Available data >>
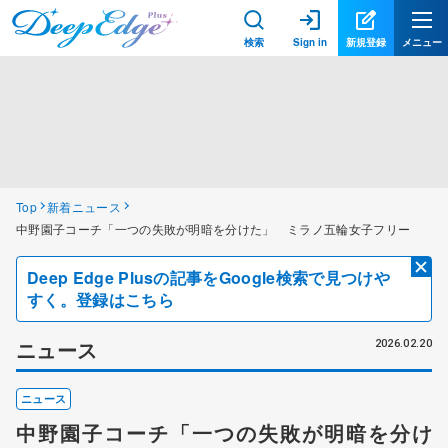
検索
Sign in
新規登録
メニュー
Top
新着ニュース
中野園子コーチ「一つの失敗が明暗を分けた」 ミラノ五輪女子フリー
Deep Edge Plusの記事をGoogle検索で見つけや
すく。登録はこちら
ニュース
2026.02.20
ニュース
中野園子コーチ「一つの失敗が明暗を分け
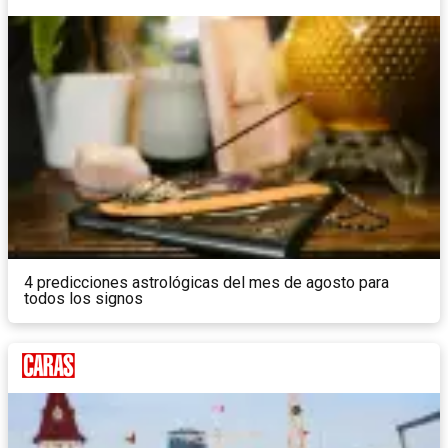
4 predicciones astrológicas del mes de agosto para
todos los signos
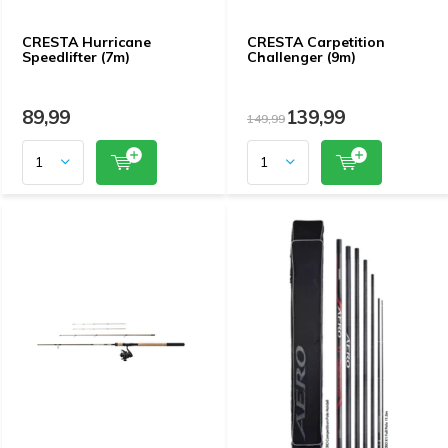
CRESTA Hurricane
CRESTA Carpetition
Speedlifter (7m)
Challenger (9m)
89,99
139,99
149,99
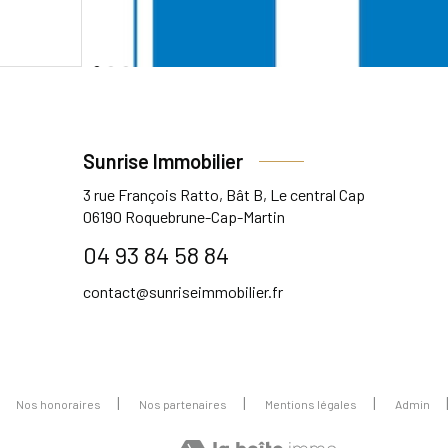
Sunrise Immobilier
3 rue François Ratto, Bât B, Le central Cap
06190
Roquebrune-Cap-Martin
04 93 84 58 84
contact@sunriseimmobilier.fr
Nos honoraires
Nos partenaires
Mentions légales
Admin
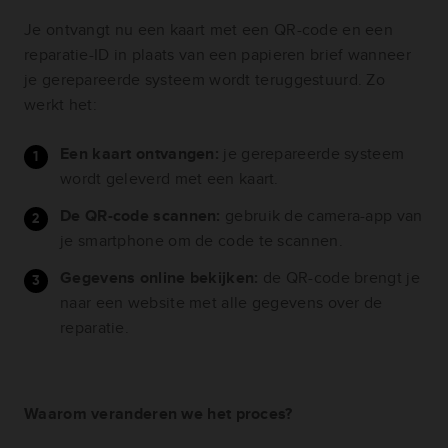
Je ontvangt nu een kaart met een QR-code en een
reparatie-ID in plaats van een papieren brief wanneer
je gerepareerde systeem wordt teruggestuurd. Zo
werkt het:
Een kaart ontvangen:
je gerepareerde systeem
wordt geleverd met een kaart.
De QR-code scannen:
gebruik de camera-app van
je smartphone om de code te scannen.
Gegevens online bekijken:
de QR-code brengt je
naar een website met alle gegevens over de
reparatie.
Waarom veranderen we het proces?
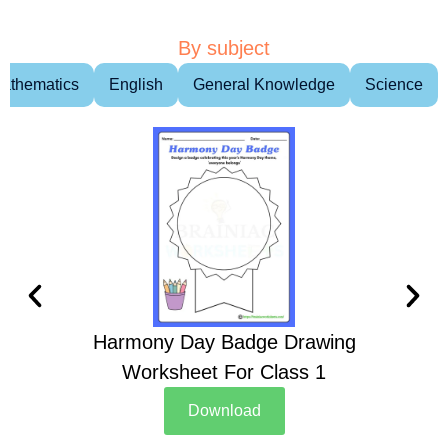
By subject
athematics
English
General Knowledge
Science
Harmony Day Badge Drawing
Ch
Worksheet For Class 1
D
Download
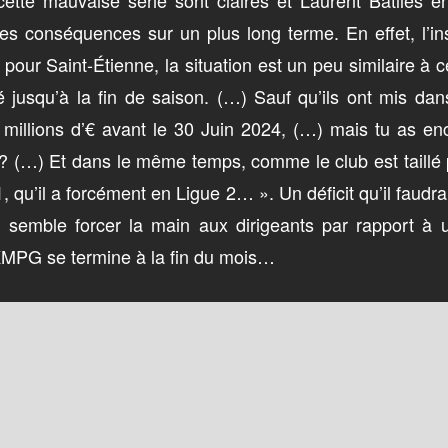
tte mauvaise série sont claires et Laurent Batlles en
es conséquences sur un plus long terme. En effet, l’i
pour Saint-Étienne, la situation est un peu similaire à c
 jusqu’à la fin de saison. (…) Sauf qu’ils ont mis dan
2 millions d’€ avant le 30 Juin 2024, (…) mais tu as e
à ? (…) Et dans le même temps, comme le club est taillé p
 1, qu’il a forcément en Ligue 2… ». Un déficit qu’il fau
i semble forcer la main aux dirigeants par rapport à 
KMPG se termine à la fin du mois…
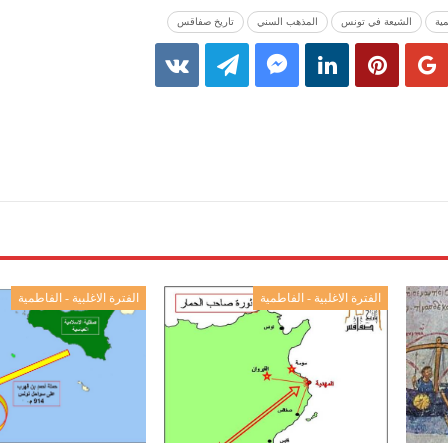
مية
الشيعة في تونس
المذهب السني
تاريخ صفاقس
الفترة الاغلبية - الفاطمية
الفترة الاغلبية - الفاطمية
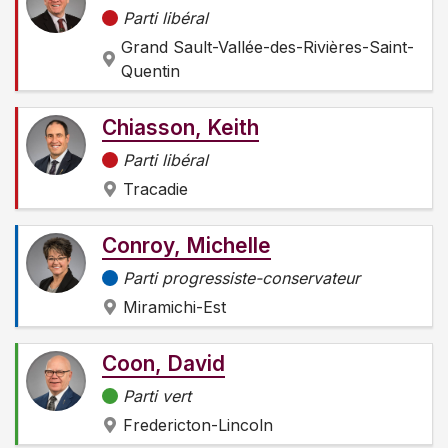
Parti libéral
Grand Sault-Vallée-des-Rivières-Saint-
Quentin
Chiasson, Keith
Parti libéral
Tracadie
Conroy, Michelle
Parti progressiste-conservateur
Miramichi-Est
Coon, David
Parti vert
Fredericton-Lincoln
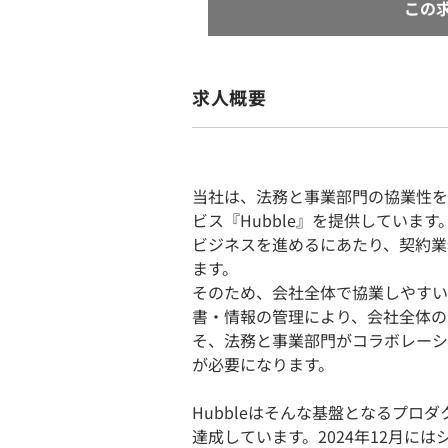
この
求人概要
当社は、法務と事業部門の協業性を
ビス『Hubble』を提供しています
ビジネスを進めるにあたり、契約業
ます。
そのため、会社全体で協業しやすい
書・情報の管理により、会社全体の
そ、法務と事業部門がコラボレーシ
が必要になります。
Hubbleはそんな基盤となるプロ
達成しています。2024年12月には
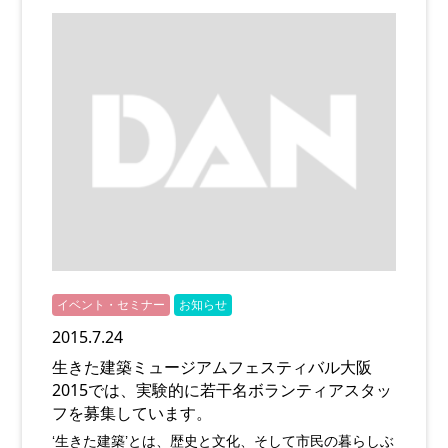
イベント・セミナー
お知らせ
2015.7.24
生きた建築ミュージアムフェスティバル大阪
2015では、実験的に若干名ボランティアスタッ
フを募集しています。
‘生きた建築’とは、歴史と文化、そして市民の暮らしぶ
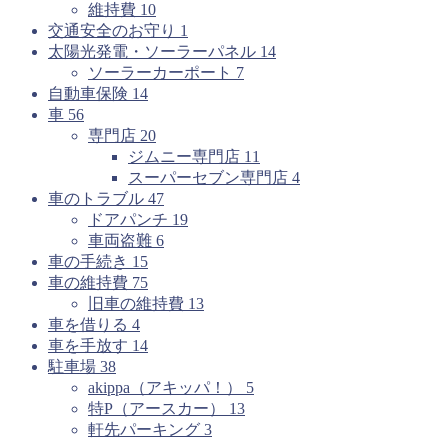
維持費
10
交通安全のお守り
1
太陽光発電・ソーラーパネル
14
ソーラーカーポート
7
自動車保険
14
車
56
専門店
20
ジムニー専門店
11
スーパーセブン専門店
4
車のトラブル
47
ドアパンチ
19
車両盗難
6
車の手続き
15
車の維持費
75
旧車の維持費
13
車を借りる
4
車を手放す
14
駐車場
38
akippa（アキッパ！）
5
特P（アースカー）
13
軒先パーキング
3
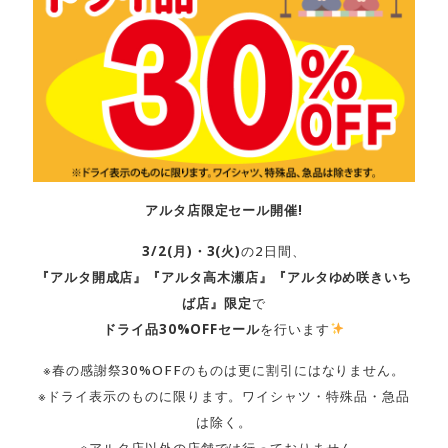
アルタ店限定セール開催!
3/2(月)・3(火)
の2日間、
『アルタ開成店』『アルタ高木瀬店』『アルタゆめ咲きいち
ば店』限定
で
ドライ品30%OFFセール
を行います
※春の感謝祭30%OFFのものは更に割引にはなりません。
※ドライ表示のものに限ります。ワイシャツ・特殊品・急品
は除く。
※アルタ店以外の店舗では行っておりません。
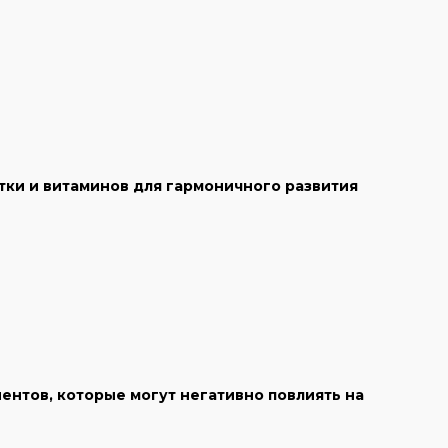
тки и витаминов для гармоничного развития
ентов, которые могут негативно повлиять на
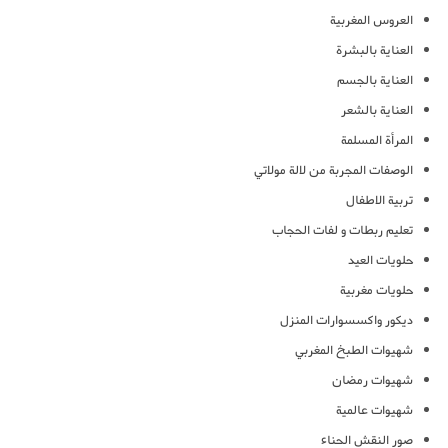
العروس المغربية
العناية بالبشرة
العناية بالجسم
العناية بالشعر
المرأة المسلمة
الوصفات المجربة من لالة مولاتي
تربية الاطفال
تعليم ربطات و لفات الحجاب
حلويات العيد
حلويات مغربية
ديكور واكسسوارات المنزل
شهيوات الطبخ المغربي
شهيوات رمضان
شهيوات عالمية
صور النقش الحناء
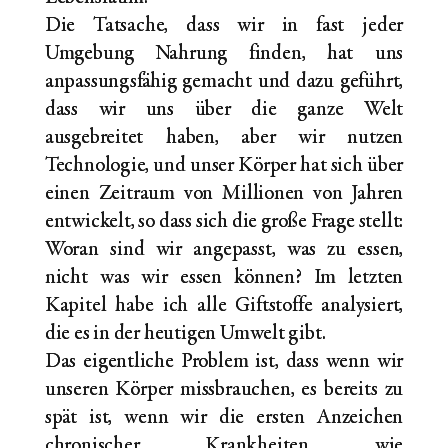
Die Tatsache, dass wir in fast jeder
Umgebung Nahrung finden, hat uns
anpassungsfähig gemacht und dazu geführt,
dass wir uns über die ganze Welt
ausgebreitet haben, aber wir nutzen
Technologie, und unser Körper hat sich über
einen Zeitraum von Millionen von Jahren
entwickelt, so dass sich die große Frage stellt:
Woran sind wir angepasst, was zu essen,
nicht was wir essen können?
Im letzten
Kapitel habe ich alle Giftstoffe analysiert,
die es in der heutigen Umwelt gibt.
Das eigentliche Problem ist, dass wenn wir
unseren Körper missbrauchen, es bereits zu
spät ist, wenn wir die ersten Anzeichen
chronischer Krankheiten wie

What is being asked >>
Please format the stretch of the rows from the line containing "アルタ店限定セール開催!" through the line containing "ентов, которые могут негативно повлиять на" as a JSON list of strings, one string per line, with blank lines dropped. Leave the pictures out.

Answer for the task >>
[
  "アルタ店限定セール開催!",
  "3/2(月)・3(火)",
  "の2日間、",
  "『アルタ開成店』『アルタ高木瀬店』『アルタゆめ咲きいち",
  "ば店』限定",
  "で",
  "ドライ品30%OFFセール",
  "を行います",
  "※春の感謝祭30%OFFのものは更に割引にはなりません。",
  "※ドライ表示のものに限ります。ワイシャツ・特殊品・急品",
  "は除く。",
  "※アルタ店以外の店舗では行っておりません。",
  "тки и витаминов для гармоничного развития",
  "ентов, которые могут негативно повлиять на"
]